EXERCISE DIRECTIONS –
Render the material below as a JSON list of strings, one string per line, and leave out the blank lines.

[Layout dataset entries]
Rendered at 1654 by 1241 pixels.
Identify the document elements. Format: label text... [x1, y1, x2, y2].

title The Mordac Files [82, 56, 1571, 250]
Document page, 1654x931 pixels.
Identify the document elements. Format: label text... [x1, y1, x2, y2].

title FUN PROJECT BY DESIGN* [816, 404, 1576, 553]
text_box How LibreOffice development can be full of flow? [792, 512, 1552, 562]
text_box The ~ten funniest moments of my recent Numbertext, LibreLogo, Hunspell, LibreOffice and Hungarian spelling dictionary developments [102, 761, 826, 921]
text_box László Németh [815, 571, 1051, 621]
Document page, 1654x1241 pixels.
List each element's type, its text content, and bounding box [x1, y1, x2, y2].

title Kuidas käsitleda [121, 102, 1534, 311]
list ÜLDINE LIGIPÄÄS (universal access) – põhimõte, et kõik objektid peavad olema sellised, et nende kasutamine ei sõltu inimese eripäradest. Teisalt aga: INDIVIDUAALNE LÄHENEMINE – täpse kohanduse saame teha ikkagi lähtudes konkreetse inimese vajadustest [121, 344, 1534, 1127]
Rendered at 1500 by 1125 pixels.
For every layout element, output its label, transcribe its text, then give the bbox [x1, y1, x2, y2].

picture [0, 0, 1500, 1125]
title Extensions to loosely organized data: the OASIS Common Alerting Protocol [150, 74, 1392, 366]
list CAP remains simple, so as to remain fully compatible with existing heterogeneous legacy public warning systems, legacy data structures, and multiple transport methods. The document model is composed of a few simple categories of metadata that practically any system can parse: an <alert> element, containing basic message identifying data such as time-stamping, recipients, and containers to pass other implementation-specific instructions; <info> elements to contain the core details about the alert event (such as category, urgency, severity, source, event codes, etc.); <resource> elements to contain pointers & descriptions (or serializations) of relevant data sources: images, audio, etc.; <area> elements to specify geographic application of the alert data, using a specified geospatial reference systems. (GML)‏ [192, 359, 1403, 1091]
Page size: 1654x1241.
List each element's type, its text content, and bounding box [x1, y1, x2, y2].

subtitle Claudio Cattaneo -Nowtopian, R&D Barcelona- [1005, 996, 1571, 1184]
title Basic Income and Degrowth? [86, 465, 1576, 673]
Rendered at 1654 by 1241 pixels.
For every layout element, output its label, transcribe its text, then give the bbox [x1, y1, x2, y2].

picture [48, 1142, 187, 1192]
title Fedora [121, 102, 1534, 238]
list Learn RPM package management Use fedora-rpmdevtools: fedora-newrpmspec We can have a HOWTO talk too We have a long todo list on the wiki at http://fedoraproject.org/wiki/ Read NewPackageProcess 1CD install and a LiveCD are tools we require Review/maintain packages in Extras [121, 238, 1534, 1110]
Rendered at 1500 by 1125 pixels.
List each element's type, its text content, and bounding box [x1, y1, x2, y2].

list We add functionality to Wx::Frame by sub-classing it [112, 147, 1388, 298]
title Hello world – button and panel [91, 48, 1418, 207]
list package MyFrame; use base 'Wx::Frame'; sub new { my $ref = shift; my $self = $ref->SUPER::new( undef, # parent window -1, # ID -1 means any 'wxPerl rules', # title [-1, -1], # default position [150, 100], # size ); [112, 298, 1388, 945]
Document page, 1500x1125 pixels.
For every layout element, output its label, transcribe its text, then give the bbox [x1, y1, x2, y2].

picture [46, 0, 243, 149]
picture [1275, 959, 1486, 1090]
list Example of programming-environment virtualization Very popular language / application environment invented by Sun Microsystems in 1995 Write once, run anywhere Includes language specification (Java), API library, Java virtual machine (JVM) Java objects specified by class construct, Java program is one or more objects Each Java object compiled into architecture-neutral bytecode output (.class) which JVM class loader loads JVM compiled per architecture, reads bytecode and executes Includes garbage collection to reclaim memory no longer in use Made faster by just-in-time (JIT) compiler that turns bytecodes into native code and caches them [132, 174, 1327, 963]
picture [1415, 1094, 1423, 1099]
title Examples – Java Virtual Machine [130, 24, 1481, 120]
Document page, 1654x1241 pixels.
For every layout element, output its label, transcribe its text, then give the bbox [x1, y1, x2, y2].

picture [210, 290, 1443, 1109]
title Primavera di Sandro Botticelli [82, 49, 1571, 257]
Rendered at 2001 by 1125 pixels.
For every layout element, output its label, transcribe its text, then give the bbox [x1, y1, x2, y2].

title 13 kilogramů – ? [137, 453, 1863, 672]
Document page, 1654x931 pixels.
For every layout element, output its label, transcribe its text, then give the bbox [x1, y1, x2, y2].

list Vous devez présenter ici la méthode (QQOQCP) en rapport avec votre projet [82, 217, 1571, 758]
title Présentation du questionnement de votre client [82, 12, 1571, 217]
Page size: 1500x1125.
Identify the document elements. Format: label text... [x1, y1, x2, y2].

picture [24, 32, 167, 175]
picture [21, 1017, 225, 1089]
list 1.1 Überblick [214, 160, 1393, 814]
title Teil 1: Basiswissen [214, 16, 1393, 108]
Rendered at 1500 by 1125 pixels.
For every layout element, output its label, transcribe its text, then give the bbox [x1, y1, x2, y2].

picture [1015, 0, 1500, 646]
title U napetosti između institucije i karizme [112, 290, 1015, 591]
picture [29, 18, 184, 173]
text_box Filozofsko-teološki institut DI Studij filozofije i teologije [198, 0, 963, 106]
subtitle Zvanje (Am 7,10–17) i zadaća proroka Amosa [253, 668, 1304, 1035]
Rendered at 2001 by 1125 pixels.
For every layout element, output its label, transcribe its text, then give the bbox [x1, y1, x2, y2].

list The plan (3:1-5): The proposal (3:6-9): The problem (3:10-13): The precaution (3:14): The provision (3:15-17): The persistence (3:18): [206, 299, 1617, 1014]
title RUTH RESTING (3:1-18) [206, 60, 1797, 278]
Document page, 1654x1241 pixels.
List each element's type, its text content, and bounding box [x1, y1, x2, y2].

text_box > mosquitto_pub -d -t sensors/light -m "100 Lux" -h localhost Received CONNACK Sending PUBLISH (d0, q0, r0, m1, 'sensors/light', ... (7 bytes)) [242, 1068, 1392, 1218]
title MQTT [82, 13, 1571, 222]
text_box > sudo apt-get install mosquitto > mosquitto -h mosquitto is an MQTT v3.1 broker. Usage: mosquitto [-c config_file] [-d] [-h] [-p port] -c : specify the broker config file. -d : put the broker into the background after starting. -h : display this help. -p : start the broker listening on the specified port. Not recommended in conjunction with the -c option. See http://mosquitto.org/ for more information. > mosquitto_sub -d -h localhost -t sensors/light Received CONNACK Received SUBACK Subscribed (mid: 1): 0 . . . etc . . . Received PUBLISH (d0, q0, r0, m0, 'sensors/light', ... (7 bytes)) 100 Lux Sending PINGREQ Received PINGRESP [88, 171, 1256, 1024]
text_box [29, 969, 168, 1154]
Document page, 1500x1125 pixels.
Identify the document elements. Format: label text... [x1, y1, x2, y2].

REPLY –
[
  "Rendered at 1654 by 1241 pixels.",
  "Identify the document elements. Format: label text... [x1, y1, x2, y2].",
  "title The Mordac Files [82, 56, 1571, 250]",
  "Document page, 1654x931 pixels.",
  "Identify the document elements. Format: label text... [x1, y1, x2, y2].",
  "title FUN PROJECT BY DESIGN* [816, 404, 1576, 553]",
  "text_box How LibreOffice development can be full of flow? [792, 512, 1552, 562]",
  "text_box The ~ten funniest moments of my recent Numbertext, LibreLogo, Hunspell, LibreOffice and Hungarian spelling dictionary developments [102, 761, 826, 921]",
  "text_box László Németh [815, 571, 1051, 621]",
  "Document page, 1654x1241 pixels.",
  "List each element's type, its text content, and bounding box [x1, y1, x2, y2].",
  "title Kuidas käsitleda [121, 102, 1534, 311]",
  "list ÜLDINE LIGIPÄÄS (universal access) – põhimõte, et kõik objektid peavad olema sellised, et nende kasutamine ei sõltu inimese eripäradest. Teisalt aga: INDIVIDUAALNE LÄHENEMINE – täpse kohanduse saame teha ikkagi lähtudes konkreetse inimese vajadustest [121, 344, 1534, 1127]",
  "Rendered at 1500 by 1125 pixels.",
  "For every layout element, output its label, transcribe its text, then give the bbox [x1, y1, x2, y2].",
  "picture [0, 0, 1500, 1125]",
  "title Extensions to loosely organized data: the OASIS Common Alerting Protocol [150, 74, 1392, 366]",
  "list CAP remains simple, so as to remain fully compatible with existing heterogeneous legacy public warning systems, legacy data structures, and multiple transport methods. The document model is composed of a few simple categories of metadata that practically any system can parse: an <alert> element, containing basic message identifying data such as time-stamping, recipients, and containers to pass other implementation-specific instructions; <info> elements to contain the core details about the alert event (such as category, urgency, severity, source, event codes, etc.); <resource> elements to contain pointers & descriptions (or serializations) of relevant data sources: images, audio, etc.; <area> elements to specify geographic application of the alert data, using a specified geospatial reference systems. (GML)‏ [192, 359, 1403, 1091]",
  "Page size: 1654x1241.",
  "List each element's type, its text content, and bounding box [x1, y1, x2, y2].",
  "subtitle Claudio Cattaneo -Nowtopian, R&D Barcelona- [1005, 996, 1571, 1184]",
  "title Basic Income and Degrowth? [86, 465, 1576, 673]",
  "Rendered at 1654 by 1241 pixels.",
  "For every layout element, output its label, transcribe its text, then give the bbox [x1, y1, x2, y2].",
  "picture [48, 1142, 187, 1192]",
  "title Fedora [121, 102, 1534, 238]",
  "list Learn RPM package management Use fedora-rpmdevtools: fedora-newrpmspec We can have a HOWTO talk too We have a long todo list on the wiki at http://fedoraproject.org/wiki/ Read NewPackageProcess 1CD install and a LiveCD are tools we require Review/maintain packages in Extras [121, 238, 1534, 1110]",
  "Rendered at 1500 by 1125 pixels.",
  "List each element's type, its text content, and bounding box [x1, y1, x2, y2].",
  "list We add functionality to Wx::Frame by sub-classing it [112, 147, 1388, 298]",
  "title Hello world – button and panel [91, 48, 1418, 207]",
  "list package MyFrame; use base 'Wx::Frame'; sub new { my $ref = shift; my $self = $ref->SUPER::new( undef, # parent window -1, # ID -1 means any 'wxPerl rules', # title [-1, -1], # default position [150, 100], # size ); [112, 298, 1388, 945]",
  "Document page, 1500x1125 pixels.",
  "For every layout element, output its label, transcribe its text, then give the bbox [x1, y1, x2, y2].",
  "picture [46, 0, 243, 149]",
  "picture [1275, 959, 1486, 1090]",
  "list Example of programming-environment virtualization Very popular language / application environment invented by Sun Microsystems in 1995 Write once, run anywhere Includes language specification (Java), API library, Java virtual machine (JVM) Java objects specified by class construct, Java program is one or more objects Each Java object compiled into architecture-neutral bytecode output (.class) which JVM class loader loads JVM compiled per architecture, reads bytecode and executes Includes garbage collection to reclaim memory no longer in use Made faster by just-in-time (JIT) compiler that turns bytecodes into native code and caches them [132, 174, 1327, 963]",
  "picture [1415, 1094, 1423, 1099]",
  "title Examples – Java Virtual Machine [130, 24, 1481, 120]",
  "Document page, 1654x1241 pixels.",
  "For every layout element, output its label, transcribe its text, then give the bbox [x1, y1, x2, y2].",
  "picture [210, 290, 1443, 1109]",
  "title Primavera di Sandro Botticelli [82, 49, 1571, 257]",
  "Rendered at 2001 by 1125 pixels.",
  "For every layout element, output its label, transcribe its text, then give the bbox [x1, y1, x2, y2].",
  "title 13 kilogramů – ? [137, 453, 1863, 672]",
  "Document page, 1654x931 pixels.",
  "For every layout element, output its label, transcribe its text, then give the bbox [x1, y1, x2, y2].",
  "list Vous devez présenter ici la méthode (QQOQCP) en rapport avec votre projet [82, 217, 1571, 758]",
  "title Présentation du questionnement de votre client [82, 12, 1571, 217]",
  "Page size: 1500x1125.",
  "Identify the document elements. Format: label text... [x1, y1, x2, y2].",
  "picture [24, 32, 167, 175]",
  "picture [21, 1017, 225, 1089]",
  "list 1.1 Überblick [214, 160, 1393, 814]",
  "title Teil 1: Basiswissen [214, 16, 1393, 108]",
  "Rendered at 1500 by 1125 pixels.",
  "For every layout element, output its label, transcribe its text, then give the bbox [x1, y1, x2, y2].",
  "picture [1015, 0, 1500, 646]",
  "title U napetosti između institucije i karizme [112, 290, 1015, 591]",
  "picture [29, 18, 184, 173]",
  "text_box Filozofsko-teološki institut DI Studij filozofije i teologije [198, 0, 963, 106]",
  "subtitle Zvanje (Am 7,10–17) i zadaća proroka Amosa [253, 668, 1304, 1035]",
  "Rendered at 2001 by 1125 pixels.",
  "For every layout element, output its label, transcribe its text, then give the bbox [x1, y1, x2, y2].",
  "list The plan (3:1-5): The proposal (3:6-9): The problem (3:10-13): The precaution (3:14): The provision (3:15-17): The persistence (3:18): [206, 299, 1617, 1014]",
  "title RUTH RESTING (3:1-18) [206, 60, 1797, 278]",
  "Document page, 1654x1241 pixels.",
  "List each element's type, its text content, and bounding box [x1, y1, x2, y2].",
  "text_box > mosquitto_pub -d -t sensors/light -m \"100 Lux\" -h localhost Received CONNACK Sending PUBLISH (d0, q0, r0, m1, 'sensors/light', ... (7 bytes)) [242, 1068, 1392, 1218]",
  "title MQTT [82, 13, 1571, 222]",
  "text_box > sudo apt-get install mosquitto > mosquitto -h mosquitto is an MQTT v3.1 broker. Usage: mosquitto [-c config_file] [-d] [-h] [-p port] -c : specify the broker config file. -d : put the broker into the background after starting. -h : display this help. -p : start the broker listening on the specified port. Not recommended in conjunction with the -c option. See http://mosquitto.org/ for more information. > mosquitto_sub -d -h localhost -t sensors/light Received CONNACK Received SUBACK Subscribed (mid: 1): 0 . . . etc . . . Received PUBLISH (d0, q0, r0, m0, 'sensors/light', ... (7 bytes)) 100 Lux Sending PINGREQ Received PINGRESP [88, 171, 1256, 1024]",
  "text_box [29, 969, 168, 1154]",
  "Document page, 1500x1125 pixels.",
  "Identify the document elements. Format: label text... [x1, y1, x2, y2]."
]